From the first line of the records through the line containing "adenocarcinoma (low-grade) stained", retype every line exactly and nothing else.

====

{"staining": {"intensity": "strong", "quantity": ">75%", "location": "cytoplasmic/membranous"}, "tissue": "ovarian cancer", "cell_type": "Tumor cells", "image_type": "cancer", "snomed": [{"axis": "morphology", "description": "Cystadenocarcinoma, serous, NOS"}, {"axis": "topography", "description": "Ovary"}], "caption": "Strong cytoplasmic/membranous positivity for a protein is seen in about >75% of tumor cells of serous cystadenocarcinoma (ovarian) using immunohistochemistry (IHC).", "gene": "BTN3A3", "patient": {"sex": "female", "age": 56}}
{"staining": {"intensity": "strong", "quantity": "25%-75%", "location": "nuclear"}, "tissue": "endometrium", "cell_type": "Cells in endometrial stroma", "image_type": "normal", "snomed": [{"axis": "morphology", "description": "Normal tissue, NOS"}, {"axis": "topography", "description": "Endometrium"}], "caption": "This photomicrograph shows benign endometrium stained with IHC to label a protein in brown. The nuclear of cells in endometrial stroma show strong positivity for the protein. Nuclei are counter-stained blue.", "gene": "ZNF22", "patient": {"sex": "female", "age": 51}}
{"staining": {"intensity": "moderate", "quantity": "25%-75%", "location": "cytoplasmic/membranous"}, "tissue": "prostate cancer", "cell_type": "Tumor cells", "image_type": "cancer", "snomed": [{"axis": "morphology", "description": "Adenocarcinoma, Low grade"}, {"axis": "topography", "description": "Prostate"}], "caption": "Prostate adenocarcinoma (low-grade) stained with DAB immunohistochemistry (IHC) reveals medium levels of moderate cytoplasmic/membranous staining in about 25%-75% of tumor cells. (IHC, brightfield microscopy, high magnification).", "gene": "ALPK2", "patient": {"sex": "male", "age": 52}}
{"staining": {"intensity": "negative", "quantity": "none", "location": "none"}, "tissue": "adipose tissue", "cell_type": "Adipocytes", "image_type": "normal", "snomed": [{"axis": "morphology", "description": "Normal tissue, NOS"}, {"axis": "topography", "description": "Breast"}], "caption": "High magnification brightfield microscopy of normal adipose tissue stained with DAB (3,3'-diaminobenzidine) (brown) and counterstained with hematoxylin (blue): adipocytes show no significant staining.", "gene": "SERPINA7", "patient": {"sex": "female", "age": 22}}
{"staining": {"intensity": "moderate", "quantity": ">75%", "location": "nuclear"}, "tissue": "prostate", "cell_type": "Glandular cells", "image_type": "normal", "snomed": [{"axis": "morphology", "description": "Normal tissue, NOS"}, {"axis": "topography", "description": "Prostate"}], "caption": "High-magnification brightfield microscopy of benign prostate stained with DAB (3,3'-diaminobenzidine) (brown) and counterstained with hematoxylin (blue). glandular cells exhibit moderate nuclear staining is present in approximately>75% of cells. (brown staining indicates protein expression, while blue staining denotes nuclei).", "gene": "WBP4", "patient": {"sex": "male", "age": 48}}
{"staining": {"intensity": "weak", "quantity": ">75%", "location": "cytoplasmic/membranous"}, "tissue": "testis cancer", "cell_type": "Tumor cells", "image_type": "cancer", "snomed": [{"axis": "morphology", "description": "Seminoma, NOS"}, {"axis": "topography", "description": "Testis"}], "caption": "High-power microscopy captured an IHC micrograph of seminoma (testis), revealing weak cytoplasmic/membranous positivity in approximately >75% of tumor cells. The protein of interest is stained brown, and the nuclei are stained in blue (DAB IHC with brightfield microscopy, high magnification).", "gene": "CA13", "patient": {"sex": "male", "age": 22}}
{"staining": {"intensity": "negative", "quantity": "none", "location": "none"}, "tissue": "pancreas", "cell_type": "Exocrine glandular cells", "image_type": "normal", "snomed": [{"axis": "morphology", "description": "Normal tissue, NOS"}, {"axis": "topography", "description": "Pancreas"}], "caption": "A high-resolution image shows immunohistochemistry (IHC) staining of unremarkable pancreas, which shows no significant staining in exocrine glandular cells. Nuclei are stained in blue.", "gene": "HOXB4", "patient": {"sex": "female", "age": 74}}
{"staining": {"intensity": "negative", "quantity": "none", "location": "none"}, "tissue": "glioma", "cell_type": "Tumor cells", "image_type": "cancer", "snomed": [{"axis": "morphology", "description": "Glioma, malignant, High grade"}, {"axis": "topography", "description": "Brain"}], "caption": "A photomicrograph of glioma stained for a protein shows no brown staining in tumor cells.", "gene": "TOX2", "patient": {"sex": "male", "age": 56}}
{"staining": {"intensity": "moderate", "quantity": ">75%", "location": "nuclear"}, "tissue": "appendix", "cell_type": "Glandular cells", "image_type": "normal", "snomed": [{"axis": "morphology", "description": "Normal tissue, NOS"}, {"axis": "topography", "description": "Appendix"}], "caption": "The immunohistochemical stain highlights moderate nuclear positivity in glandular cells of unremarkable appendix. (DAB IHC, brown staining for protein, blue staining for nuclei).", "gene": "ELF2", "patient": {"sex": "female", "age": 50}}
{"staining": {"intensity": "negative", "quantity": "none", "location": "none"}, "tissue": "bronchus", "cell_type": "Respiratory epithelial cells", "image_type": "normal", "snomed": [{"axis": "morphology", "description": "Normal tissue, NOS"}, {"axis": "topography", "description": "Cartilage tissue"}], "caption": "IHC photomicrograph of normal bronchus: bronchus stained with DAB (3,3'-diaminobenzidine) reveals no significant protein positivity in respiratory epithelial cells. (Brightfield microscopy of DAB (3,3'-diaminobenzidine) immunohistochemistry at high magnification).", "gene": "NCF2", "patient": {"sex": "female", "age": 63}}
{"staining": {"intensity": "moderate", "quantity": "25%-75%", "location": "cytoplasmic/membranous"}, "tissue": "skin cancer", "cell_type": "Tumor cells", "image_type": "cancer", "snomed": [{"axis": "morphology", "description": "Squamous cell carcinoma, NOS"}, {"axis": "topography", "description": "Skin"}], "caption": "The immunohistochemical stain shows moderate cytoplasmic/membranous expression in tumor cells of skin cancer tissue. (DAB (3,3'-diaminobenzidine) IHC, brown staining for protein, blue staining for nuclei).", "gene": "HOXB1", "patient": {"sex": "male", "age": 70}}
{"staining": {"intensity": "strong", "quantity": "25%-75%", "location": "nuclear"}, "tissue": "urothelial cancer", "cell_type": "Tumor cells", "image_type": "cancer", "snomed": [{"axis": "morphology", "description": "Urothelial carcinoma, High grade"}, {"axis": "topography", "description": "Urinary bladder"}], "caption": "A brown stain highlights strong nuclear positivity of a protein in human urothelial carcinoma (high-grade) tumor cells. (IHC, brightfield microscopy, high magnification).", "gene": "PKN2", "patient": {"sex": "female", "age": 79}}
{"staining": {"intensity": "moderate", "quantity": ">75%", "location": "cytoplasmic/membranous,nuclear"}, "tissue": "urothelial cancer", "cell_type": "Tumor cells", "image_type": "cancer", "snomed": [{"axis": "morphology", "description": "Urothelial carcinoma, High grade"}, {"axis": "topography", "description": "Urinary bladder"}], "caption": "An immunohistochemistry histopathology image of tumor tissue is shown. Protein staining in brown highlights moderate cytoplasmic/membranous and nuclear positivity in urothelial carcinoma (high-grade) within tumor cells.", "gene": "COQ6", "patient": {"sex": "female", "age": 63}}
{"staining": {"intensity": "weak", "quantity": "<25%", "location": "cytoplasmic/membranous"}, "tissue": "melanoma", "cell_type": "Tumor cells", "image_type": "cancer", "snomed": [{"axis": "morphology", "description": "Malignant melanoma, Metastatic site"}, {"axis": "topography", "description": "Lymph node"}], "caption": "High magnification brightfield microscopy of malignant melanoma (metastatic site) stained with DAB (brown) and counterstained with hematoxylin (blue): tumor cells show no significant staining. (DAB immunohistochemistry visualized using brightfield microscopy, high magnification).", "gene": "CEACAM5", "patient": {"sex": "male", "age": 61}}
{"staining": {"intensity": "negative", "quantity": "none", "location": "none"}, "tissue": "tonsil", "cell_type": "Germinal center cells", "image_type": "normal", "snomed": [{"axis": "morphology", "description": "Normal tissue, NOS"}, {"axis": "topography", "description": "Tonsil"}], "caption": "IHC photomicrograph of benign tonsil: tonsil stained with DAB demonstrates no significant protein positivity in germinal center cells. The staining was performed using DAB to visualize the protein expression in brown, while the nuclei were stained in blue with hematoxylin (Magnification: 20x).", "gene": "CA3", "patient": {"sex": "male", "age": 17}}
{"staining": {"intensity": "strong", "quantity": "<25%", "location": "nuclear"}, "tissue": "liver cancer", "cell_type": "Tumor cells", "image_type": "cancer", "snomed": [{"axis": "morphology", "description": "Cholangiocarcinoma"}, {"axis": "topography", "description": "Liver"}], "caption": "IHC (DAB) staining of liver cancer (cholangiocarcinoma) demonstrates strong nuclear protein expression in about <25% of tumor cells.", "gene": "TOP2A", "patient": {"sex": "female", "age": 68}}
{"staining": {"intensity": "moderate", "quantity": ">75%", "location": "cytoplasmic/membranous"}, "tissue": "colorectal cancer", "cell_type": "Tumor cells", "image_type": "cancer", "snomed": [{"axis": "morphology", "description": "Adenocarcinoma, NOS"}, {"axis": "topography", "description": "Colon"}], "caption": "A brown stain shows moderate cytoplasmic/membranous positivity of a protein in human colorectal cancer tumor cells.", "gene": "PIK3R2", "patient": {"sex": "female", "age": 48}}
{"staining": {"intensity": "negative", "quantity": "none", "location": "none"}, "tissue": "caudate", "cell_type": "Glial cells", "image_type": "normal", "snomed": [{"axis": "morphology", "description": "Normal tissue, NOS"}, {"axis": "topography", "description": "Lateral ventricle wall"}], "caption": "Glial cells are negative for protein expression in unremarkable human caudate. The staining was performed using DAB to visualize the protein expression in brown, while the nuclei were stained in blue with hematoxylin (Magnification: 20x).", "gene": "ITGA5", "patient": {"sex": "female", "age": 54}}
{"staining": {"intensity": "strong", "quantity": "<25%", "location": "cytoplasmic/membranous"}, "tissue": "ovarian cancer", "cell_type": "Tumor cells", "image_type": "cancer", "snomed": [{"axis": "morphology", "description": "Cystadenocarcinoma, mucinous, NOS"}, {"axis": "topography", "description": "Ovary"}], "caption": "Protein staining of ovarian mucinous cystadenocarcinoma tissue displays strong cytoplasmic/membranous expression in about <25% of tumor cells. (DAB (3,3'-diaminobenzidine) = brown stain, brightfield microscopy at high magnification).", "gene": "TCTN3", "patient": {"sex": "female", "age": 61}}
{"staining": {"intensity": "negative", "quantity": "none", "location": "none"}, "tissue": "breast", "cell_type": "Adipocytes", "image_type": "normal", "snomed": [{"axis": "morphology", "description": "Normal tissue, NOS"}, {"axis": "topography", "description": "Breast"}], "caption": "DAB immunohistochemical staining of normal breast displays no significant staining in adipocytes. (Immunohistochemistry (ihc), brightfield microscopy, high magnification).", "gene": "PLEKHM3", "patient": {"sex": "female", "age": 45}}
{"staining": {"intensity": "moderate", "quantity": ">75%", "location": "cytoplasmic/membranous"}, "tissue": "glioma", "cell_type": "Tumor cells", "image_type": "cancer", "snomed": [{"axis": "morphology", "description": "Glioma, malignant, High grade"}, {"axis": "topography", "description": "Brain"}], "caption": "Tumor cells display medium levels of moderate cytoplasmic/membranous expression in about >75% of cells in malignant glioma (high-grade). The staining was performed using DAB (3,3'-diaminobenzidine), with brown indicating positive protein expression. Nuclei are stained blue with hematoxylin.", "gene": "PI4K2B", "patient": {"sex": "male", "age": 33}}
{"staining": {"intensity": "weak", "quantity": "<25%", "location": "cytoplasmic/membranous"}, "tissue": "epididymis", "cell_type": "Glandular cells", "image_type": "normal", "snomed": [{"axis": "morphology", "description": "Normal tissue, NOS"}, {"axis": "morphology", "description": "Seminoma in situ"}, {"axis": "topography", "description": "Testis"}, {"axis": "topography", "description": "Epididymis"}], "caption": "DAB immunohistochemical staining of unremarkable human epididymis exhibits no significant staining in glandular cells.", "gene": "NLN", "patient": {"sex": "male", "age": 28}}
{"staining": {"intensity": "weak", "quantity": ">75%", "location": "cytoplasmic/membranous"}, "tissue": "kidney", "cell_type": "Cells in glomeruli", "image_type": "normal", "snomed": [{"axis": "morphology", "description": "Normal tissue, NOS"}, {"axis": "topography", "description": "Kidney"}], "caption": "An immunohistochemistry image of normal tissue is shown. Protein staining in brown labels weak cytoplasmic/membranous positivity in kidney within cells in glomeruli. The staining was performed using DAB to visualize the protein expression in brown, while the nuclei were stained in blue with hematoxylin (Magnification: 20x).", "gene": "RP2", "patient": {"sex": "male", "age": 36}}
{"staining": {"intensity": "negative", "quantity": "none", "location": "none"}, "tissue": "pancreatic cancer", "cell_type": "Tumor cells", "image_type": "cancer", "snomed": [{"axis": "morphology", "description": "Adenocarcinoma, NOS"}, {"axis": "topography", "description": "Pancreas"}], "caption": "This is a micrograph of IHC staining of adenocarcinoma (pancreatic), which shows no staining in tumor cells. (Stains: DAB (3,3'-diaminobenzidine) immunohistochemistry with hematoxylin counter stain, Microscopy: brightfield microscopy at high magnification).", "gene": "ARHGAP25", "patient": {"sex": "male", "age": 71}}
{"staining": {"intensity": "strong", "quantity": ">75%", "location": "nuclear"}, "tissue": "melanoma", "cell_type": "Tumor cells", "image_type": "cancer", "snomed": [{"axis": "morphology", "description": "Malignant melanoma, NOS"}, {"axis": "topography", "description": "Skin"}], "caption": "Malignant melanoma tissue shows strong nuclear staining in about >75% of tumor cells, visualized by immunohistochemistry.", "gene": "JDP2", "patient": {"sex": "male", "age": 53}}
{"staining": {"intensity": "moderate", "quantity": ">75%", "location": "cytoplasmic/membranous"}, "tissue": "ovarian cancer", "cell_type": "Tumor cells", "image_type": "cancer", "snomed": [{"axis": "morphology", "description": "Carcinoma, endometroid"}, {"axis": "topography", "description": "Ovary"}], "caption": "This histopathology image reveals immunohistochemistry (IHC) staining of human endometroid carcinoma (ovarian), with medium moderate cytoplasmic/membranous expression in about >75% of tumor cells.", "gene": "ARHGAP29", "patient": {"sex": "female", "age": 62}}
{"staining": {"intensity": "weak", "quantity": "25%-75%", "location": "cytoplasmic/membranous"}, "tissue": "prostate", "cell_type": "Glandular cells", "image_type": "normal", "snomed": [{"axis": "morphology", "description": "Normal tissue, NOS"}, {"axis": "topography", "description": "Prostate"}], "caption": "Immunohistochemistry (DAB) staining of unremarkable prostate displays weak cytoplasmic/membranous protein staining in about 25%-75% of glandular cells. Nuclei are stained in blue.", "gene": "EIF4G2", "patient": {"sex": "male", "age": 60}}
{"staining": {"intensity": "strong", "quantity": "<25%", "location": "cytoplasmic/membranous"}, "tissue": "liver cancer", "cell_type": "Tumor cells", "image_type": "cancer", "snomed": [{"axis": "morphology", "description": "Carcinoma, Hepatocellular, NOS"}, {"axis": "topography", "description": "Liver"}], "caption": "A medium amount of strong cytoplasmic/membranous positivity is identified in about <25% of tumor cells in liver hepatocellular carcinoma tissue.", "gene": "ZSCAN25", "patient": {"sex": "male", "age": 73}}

====

REPLY —
{"staining": {"intensity": "strong", "quantity": ">75%", "location": "cytoplasmic/membranous"}, "tissue": "ovarian cancer", "cell_type": "Tumor cells", "image_type": "cancer", "snomed": [{"axis": "morphology", "description": "Cystadenocarcinoma, serous, NOS"}, {"axis": "topography", "description": "Ovary"}], "caption": "Strong cytoplasmic/membranous positivity for a protein is seen in about >75% of tumor cells of serous cystadenocarcinoma (ovarian) using immunohistochemistry (IHC).", "gene": "BTN3A3", "patient": {"sex": "female", "age": 56}}
{"staining": {"intensity": "strong", "quantity": "25%-75%", "location": "nuclear"}, "tissue": "endometrium", "cell_type": "Cells in endometrial stroma", "image_type": "normal", "snomed": [{"axis": "morphology", "description": "Normal tissue, NOS"}, {"axis": "topography", "description": "Endometrium"}], "caption": "This photomicrograph shows benign endometrium stained with IHC to label a protein in brown. The nuclear of cells in endometrial stroma show strong positivity for the protein. Nuclei are counter-stained blue.", "gene": "ZNF22", "patient": {"sex": "female", "age": 51}}
{"staining": {"intensity": "moderate", "quantity": "25%-75%", "location": "cytoplasmic/membranous"}, "tissue": "prostate cancer", "cell_type": "Tumor cells", "image_type": "cancer", "snomed": [{"axis": "morphology", "description": "Adenocarcinoma, Low grade"}, {"axis": "topography", "description": "Prostate"}], "caption": "Prostate adenocarcinoma (low-grade) stained with DAB immunohistochemistry (IHC) reveals medium levels of moderate cytoplasmic/membranous staining in about 25%-75% of tumor cells. (IHC, brightfield microscopy, high magnification).", "gene": "ALPK2", "patient": {"sex": "male", "age": 52}}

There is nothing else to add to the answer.